Despite of the compact form, there is a subtlety, 🔗

the partonic cross section $\hat{\sigma}$ contains sigularities in theory. In order for the numerical computations, it has to be regulated as $$\hat{\sigma}=\int_{2\to 5}d\sigma^{\text{B}} + \int_{2\to 5} \left( d\sigma^{\text{V}} + d\sigma^{\text{I}} \right) + \int_{2\to 6} \left( d\sigma^{\text{R}} - d\sigma^{\text{A}} \right) + \int_{2 \to 5}d\sigma^{\text{C}}.$$ Here, $\text{B}$ denotes “Born level”, i.e. FIG. 2. $\text{V}$/ $\text{R}$ denote “virtual”/“real” corrections, i.e. an additional particle is emitted internally/externally based on $\text{B}$. Besides, $\text{I}$, $\text{A}$ and $\text{C}$ are the so-called “dipole” terms which make all three integrals finite, respectively. The subscript, e.g. $2\rightarrow 5$, means the number of incoming and outgoing particles for a considered process, i.e. FIG. 2. The real corrections $\text{R}$ have an extra external particle.

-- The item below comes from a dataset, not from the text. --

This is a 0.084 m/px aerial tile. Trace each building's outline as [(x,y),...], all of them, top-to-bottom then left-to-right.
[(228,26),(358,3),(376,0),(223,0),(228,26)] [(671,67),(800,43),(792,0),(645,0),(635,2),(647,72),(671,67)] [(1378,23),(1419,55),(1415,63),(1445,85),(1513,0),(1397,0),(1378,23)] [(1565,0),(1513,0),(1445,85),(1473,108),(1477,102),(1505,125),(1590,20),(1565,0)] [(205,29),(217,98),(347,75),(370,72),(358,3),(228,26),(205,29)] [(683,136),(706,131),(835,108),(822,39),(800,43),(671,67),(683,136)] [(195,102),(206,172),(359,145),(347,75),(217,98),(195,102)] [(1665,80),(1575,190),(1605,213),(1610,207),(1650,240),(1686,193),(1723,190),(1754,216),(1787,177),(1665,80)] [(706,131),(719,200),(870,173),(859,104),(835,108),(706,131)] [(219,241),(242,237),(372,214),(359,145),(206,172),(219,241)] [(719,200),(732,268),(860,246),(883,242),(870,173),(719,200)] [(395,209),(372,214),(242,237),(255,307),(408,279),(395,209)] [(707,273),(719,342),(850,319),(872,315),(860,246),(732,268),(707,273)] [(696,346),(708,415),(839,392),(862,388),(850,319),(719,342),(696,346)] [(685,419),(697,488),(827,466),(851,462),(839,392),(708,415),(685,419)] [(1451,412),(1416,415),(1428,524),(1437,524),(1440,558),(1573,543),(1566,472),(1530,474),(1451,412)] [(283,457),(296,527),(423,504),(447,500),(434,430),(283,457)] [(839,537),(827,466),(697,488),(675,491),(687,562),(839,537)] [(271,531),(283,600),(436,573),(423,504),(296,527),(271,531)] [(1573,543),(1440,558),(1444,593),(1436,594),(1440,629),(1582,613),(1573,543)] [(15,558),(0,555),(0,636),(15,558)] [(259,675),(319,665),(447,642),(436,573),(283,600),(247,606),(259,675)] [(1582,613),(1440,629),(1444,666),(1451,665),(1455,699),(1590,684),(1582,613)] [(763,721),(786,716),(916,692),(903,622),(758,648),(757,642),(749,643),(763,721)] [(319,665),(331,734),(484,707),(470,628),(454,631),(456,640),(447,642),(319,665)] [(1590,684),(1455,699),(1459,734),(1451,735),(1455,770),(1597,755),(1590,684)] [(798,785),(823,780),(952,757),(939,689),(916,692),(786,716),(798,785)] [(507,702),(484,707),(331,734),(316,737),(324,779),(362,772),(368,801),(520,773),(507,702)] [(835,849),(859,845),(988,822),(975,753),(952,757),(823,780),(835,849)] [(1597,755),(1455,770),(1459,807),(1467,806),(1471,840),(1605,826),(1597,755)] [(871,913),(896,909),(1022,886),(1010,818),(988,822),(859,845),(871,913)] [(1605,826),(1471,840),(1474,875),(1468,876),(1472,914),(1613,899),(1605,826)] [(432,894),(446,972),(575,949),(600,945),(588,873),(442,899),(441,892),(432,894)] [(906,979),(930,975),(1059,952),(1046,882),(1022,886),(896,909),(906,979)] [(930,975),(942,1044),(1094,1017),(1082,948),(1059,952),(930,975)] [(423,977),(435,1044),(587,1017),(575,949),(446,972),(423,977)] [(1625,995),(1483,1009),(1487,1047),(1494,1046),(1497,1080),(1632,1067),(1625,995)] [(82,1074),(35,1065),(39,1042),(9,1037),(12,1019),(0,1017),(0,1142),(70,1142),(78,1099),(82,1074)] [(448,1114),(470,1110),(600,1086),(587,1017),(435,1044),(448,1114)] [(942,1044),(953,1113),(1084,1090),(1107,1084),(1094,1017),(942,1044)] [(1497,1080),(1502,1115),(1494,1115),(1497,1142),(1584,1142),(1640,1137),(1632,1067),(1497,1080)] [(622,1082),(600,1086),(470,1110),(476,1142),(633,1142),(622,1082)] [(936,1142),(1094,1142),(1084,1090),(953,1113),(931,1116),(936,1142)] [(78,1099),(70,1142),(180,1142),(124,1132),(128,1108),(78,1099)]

The Monte Carlo Framework is implemented as 🔗


FIG. 3: The structure of the Monte Carlo framework.

The Monte Carlo framework utilizes various tools to compute different components as shown in the expression of $\hat{\sigma}$. Specifically, the integrands are calculated using the following tools:

$\sigma^\text{B}$ (leading-order), $\sigma^\text{V}$ (virtual 1-loop), $\sigma^\text{R}$ (real radiation): RECOLA,

$\sigma^\text{I}$ (integrated dipoles), $\sigma^\text{A}$ (differential dipoles), $\sigma^\text{C}$ (collinear counterterms): MadDipole,

$f$(parton distribution functions in the expression of $\sigma$): LHAPDF.

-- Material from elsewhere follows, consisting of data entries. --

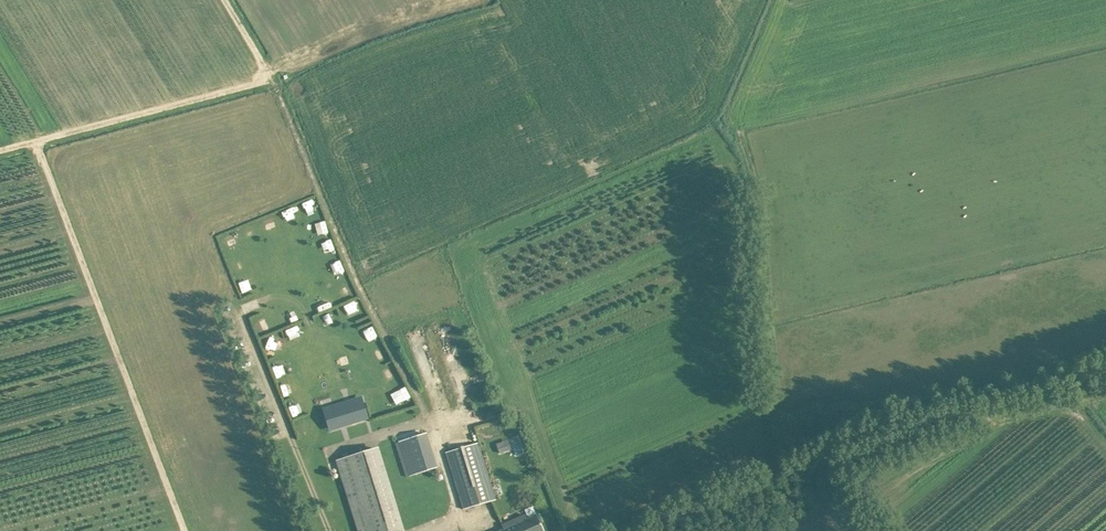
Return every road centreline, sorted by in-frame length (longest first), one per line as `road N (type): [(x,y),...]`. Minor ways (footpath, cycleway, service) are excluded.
road 1 (track): [(637,530),(929,417),(1105,373)]
road 2 (track): [(978,405),(980,435),(883,509),(899,530)]

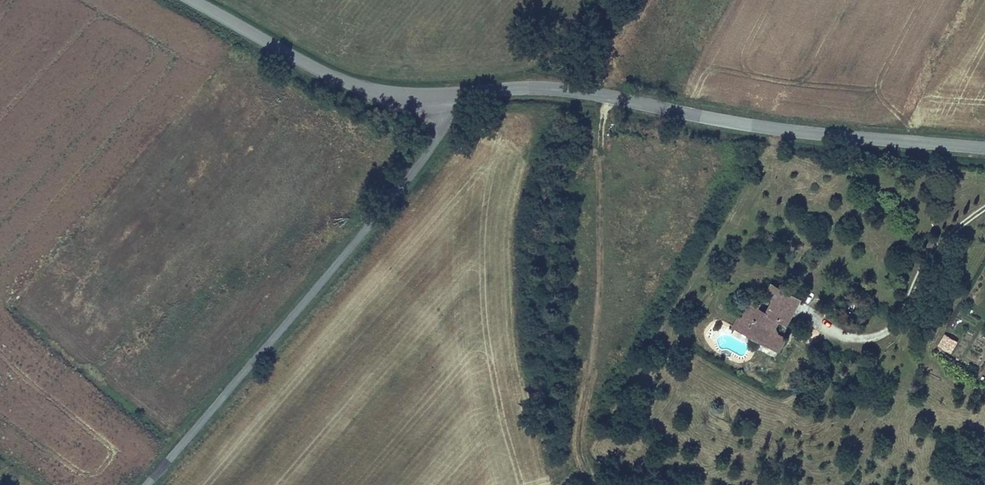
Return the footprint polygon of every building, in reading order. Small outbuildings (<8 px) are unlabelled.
[(774,337),(773,329),(770,327),(774,320),(777,321),(784,325),(797,302),(769,286),(762,298),(771,302),(763,316),(755,311),(757,307),(746,300),(738,317),(745,321),(740,331),(760,342),(758,346),(767,350),(774,337)] [(738,317),(730,331),(758,346),(760,342),(740,331),(745,321),(738,317)] [(937,346),(941,348),(947,337),(944,335),(937,346)] [(774,337),(767,350),(775,355),(782,342),(774,337)] [(949,353),(955,342),(947,337),(941,348),(949,353)]
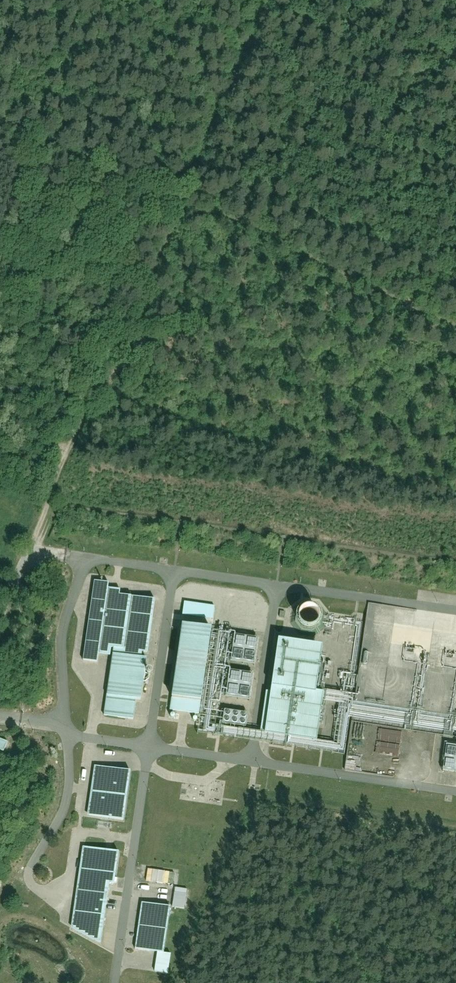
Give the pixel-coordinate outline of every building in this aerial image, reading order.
[(110,582),(96,581),(86,662),(103,663),(105,655),(113,653),(114,651),(146,655),(152,600),(124,594),(122,590),(111,590),(110,582)] [(354,714),(455,729),(455,619),(370,606),(354,714)] [(215,627),(187,624),(177,710),(205,713),(215,627)] [(263,640),(238,636),(234,662),(259,666),(263,640)] [(335,646),(284,639),(271,732),(321,739),(335,646)] [(113,654),(105,717),(145,723),(153,659),(113,654)] [(257,674),(233,670),(229,697),(253,701),(257,674)] [(229,710),(226,725),(246,728),(248,713),(229,710)] [(445,768),(455,770),(455,743),(449,742),(445,768)] [(134,769),(95,765),(90,813),(129,817),(134,769)] [(120,852),(87,847),(74,929),(105,949),(120,852)] [(174,907),(144,904),(140,948),(169,951),(174,907)]
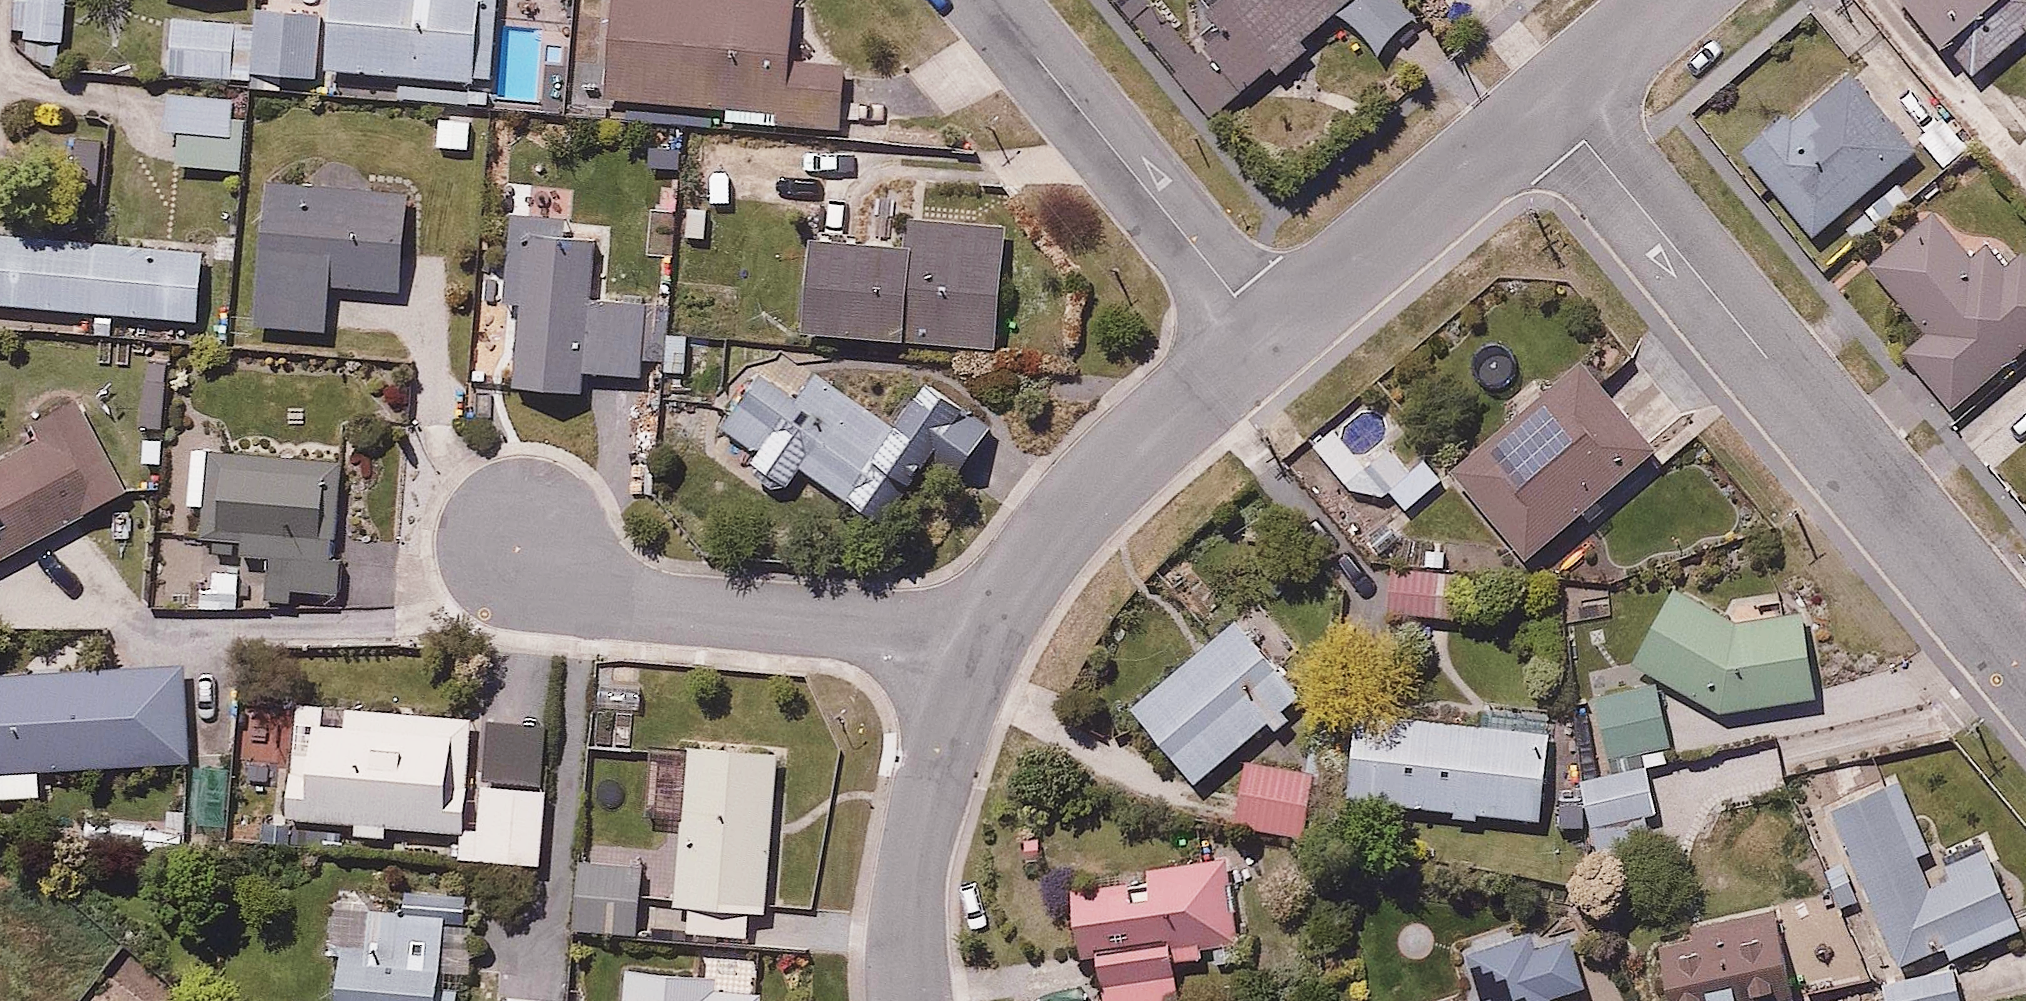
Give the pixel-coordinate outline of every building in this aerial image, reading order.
[(71,0),(17,0),(15,66),(69,67),(71,0)] [(261,72),(316,71),(315,0),(260,0),(261,72)] [(332,72),(404,74),(403,102),(547,107),(550,38),(503,36),(504,0),(335,0),(332,72)] [(725,122),(853,125),(855,57),(796,55),(797,0),(602,0),(600,95),(626,95),(626,121),(684,122),(684,101),(726,102),(725,122)] [(1349,0),(1195,0),(1178,14),(1245,87),(1276,59),(1291,75),(1324,44),(1313,32),(1351,3),(1349,0)] [(1984,82),(2025,45),(2025,0),(1911,0),(1984,82)] [(251,77),(255,16),(176,11),(172,72),(251,77)] [(1928,135),(1863,59),(1803,110),(1790,96),(1743,136),(1824,231),(1844,215),(1860,234),(1916,187),(1896,163),(1928,135)] [(243,89),(171,84),(168,130),(240,135),(243,89)] [(425,195),(274,175),(255,321),(331,331),(338,281),(412,291),(425,195)] [(2025,341),(2025,254),(2014,264),(1995,241),(1978,255),(1939,209),(1876,262),(1930,326),(1904,348),(1952,404),(2025,341)] [(806,240),(797,338),(998,358),(1011,228),(909,218),(899,249),(806,240)] [(603,226),(525,224),(519,389),(591,392),(592,368),(648,370),(651,290),(601,288),(603,226)] [(200,315),(205,247),(0,230),(0,299),(200,315)] [(705,330),(667,328),(664,377),(702,379),(705,330)] [(1539,554),(1666,440),(1587,352),(1460,466),(1539,554)] [(901,419),(822,366),(801,398),(764,374),(728,427),(758,447),(746,465),(793,496),(811,469),(898,528),(949,453),(976,472),(1014,416),(937,365),(901,419)] [(1376,385),(1317,441),(1385,512),(1427,472),(1405,449),(1422,434),(1376,385)] [(148,478),(101,393),(0,449),(0,560),(148,478)] [(348,457),(191,444),(186,503),(214,505),(210,545),(274,550),(271,589),(344,595),(348,554),(340,553),(348,457)] [(1459,564),(1396,563),(1395,612),(1458,614),(1459,564)] [(1684,586),(1644,661),(1727,706),(1826,694),(1816,608),(1742,617),(1684,586)] [(1311,692),(1245,610),(1130,702),(1195,784),(1311,692)] [(188,661),(0,674),(0,800),(47,797),(46,769),(195,759),(188,661)] [(1665,679),(1598,695),(1612,756),(1680,739),(1665,679)] [(302,695),(292,817),(464,830),(461,857),(554,864),(561,783),(469,776),(474,708),(302,695)] [(1554,727),(1355,705),(1345,799),(1544,820),(1554,727)] [(784,747),(691,740),(679,904),(772,912),(784,747)] [(1318,759),(1248,752),(1241,823),(1311,830),(1318,759)] [(1653,762),(1586,770),(1593,824),(1660,816),(1653,762)] [(1838,806),(1907,960),(1945,943),(1952,957),(2025,924),(2025,917),(1987,831),(1944,851),(1910,774),(1838,806)] [(1239,853),(1064,884),(1077,956),(1106,951),(1115,1000),(1191,1000),(1185,967),(1257,954),(1239,853)] [(648,862),(585,854),(576,930),(638,938),(648,862)] [(337,1000),(470,1000),(472,985),(447,983),(454,913),(371,905),(366,949),(342,946),(337,1000)] [(1666,940),(1682,1000),(1768,1000),(1813,989),(1791,906),(1666,940)] [(1494,998),(1481,1000),(1555,1000),(1552,989),(1594,979),(1585,940),(1542,951),(1536,925),(1480,939),(1494,998)] [(1888,973),(1894,1000),(1973,1000),(1965,958),(1888,973)] [(628,963),(625,1000),(772,1000),(773,991),(729,988),(730,971),(628,963)]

For the numerical integrations, VEGAS algorithm is applied, which adopts the importance sampling to reduce the variance.

Due to the high multiplicity of the process, it is necessary to sample a large amount of events, e.g. ~10M for $\sigma^{\text{B}}$, ~1M for $(\sigma^{\text{R}}-\sigma^{\text{A}})$, 5K for $\sigma^{\text{V}}$, to achieve numerical stable results. Parallel computations are inevitable, especially for NLO EW corrections where evaluating one event for $\sigma^{\text{V}}$ at NLO EW takes ~15 secs on a 2.3 GHz Intel Core i5.

I perform the parallel computations on the UB HPC cluster by using up to 1000 cores.

Selected Results 🔗

Here I show two sets of results and describe how they are related to indirect search of new physics qualitatively.

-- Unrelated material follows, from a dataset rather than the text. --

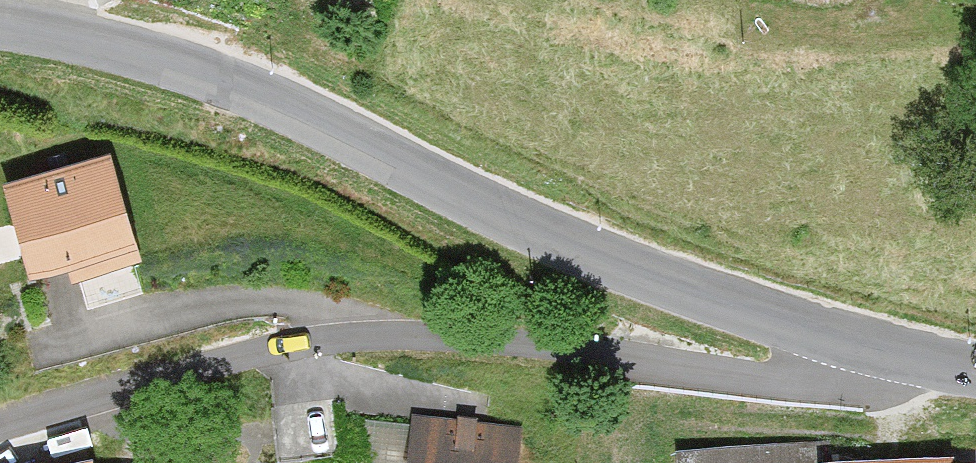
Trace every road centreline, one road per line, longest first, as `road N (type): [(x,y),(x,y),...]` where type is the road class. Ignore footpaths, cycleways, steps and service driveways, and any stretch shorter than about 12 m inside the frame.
road 1 (tertiary): [(0,22),(107,44),(230,82),(609,261),(867,346)]
road 2 (residential): [(0,418),(95,388),(279,348),(407,333),(795,385),(847,373),(867,346)]

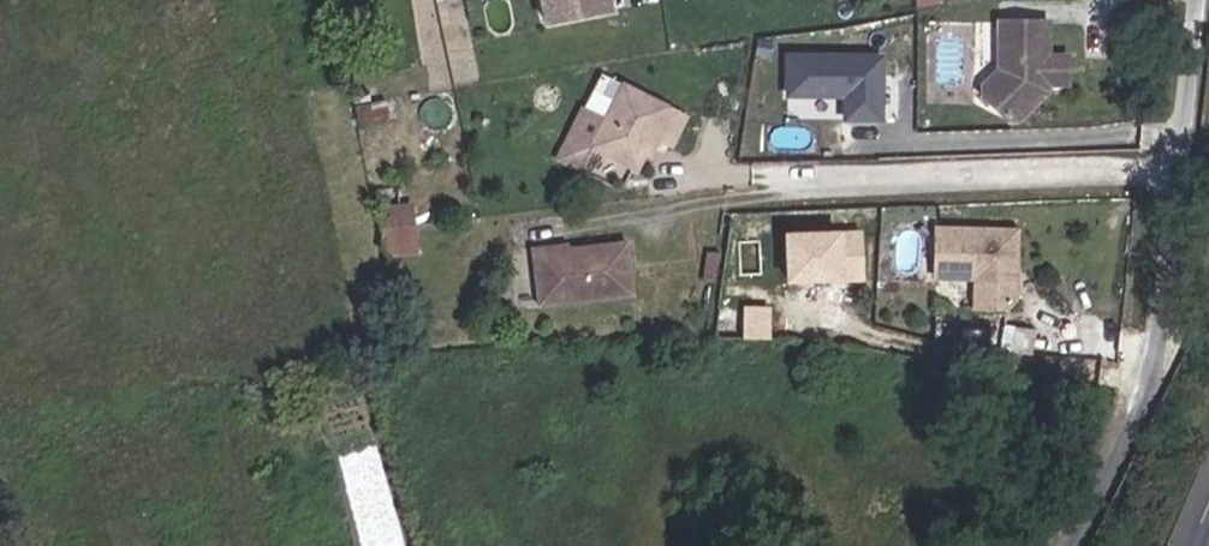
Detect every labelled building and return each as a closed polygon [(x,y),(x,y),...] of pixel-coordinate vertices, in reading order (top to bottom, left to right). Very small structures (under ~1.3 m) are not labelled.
[(546,21),(607,10),(605,0),(543,0),(546,21)] [(1070,85),(1069,57),(1049,58),(1048,20),(999,21),(1000,66),(982,81),(982,91),(1005,119),(1013,121),(1037,101),(1036,93),(1048,86),(1070,85)] [(885,51),(785,50),(784,96),(842,97),(841,121),(884,122),(885,51)] [(608,117),(626,82),(603,76),(588,107),(608,117)] [(690,113),(626,82),(608,117),(588,107),(563,157),(587,168),(597,147),(641,168),(657,134),(676,143),(690,113)] [(377,209),(376,228),(411,224),(409,206),(377,209)] [(411,224),(376,228),(381,246),(413,243),(411,224)] [(1015,261),(1014,229),(934,230),(935,278),(977,277),(977,307),(1007,307),(1015,298),(1015,277),(1010,272),(1010,265),(1015,261)] [(862,234),(793,232),(792,274),(861,276),(862,234)] [(631,292),(627,241),(533,250),(537,301),(631,292)] [(733,330),(738,299),(714,295),(709,326),(733,330)] [(762,303),(738,299),(733,330),(757,333),(762,303)] [(348,505),(343,489),(327,493),(331,509),(348,505)]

Indirect search requires precise predictions.
- FIG. 4 presents the predictions for an invariant mass distribution. In particular, it includes the impact of NLO EW corrections (red and orange lines).
- Such corrections change the shape of the distribution, which is signaled by the red line escaping from the blue band in the lower panel.


FIG. 4: LO and NLO predictions for an invariant mass distribution.

Indirect search requires a model, a popular one is called the Standard Model Effective Field Theory (SMEFT).
- If any deviations are detected between the data and predictions, the SMEFT can be used to model the deviations and provides hints about how new physics could be like.
- To reduce the false positive deviations (signals), precise predictions are the keys.
- For instance, as illustrated in the lower panel of FIG. 5, the NLO EW corrections (difference between the blue and orange bands) are mimicking the LO SMEFT effects (difference between the zero dashed line and the forest or pink line) in size.


FIG. 5: LO, NLO and LO SMEFT for an invariant mass distribution.

Summary 🔗

Perhaps it is a bit strange to give a summary of such a short, shallow and skippy description on my PhD project. So let me confess that the Monte Carlo framework is far from perfection:

It is all right if the cluster is used, but the computational performance is not good, mainly because the framework is general (optimization is very likely given that specific processes are preferred).
It is an automated framework in a sense that the process is fixed. However, manual adjustments are still required if the interested process is changed. A complete automation is doable. The difficulty is how to smoothly interact and reorganize various tools.
Is it possible to design a new algorithm or ultilize machine learning techniques to replace the legacy VEGAS? The importance sampling is not satisfactory for high dimensional (e.g. 16-dimensional integration for $(\sigma^{\text{R}}-\sigma^{\text{A}})$, see above) and non-diagonal (e.g. $\sigma^{\text{V}}$ at NLO EW) case.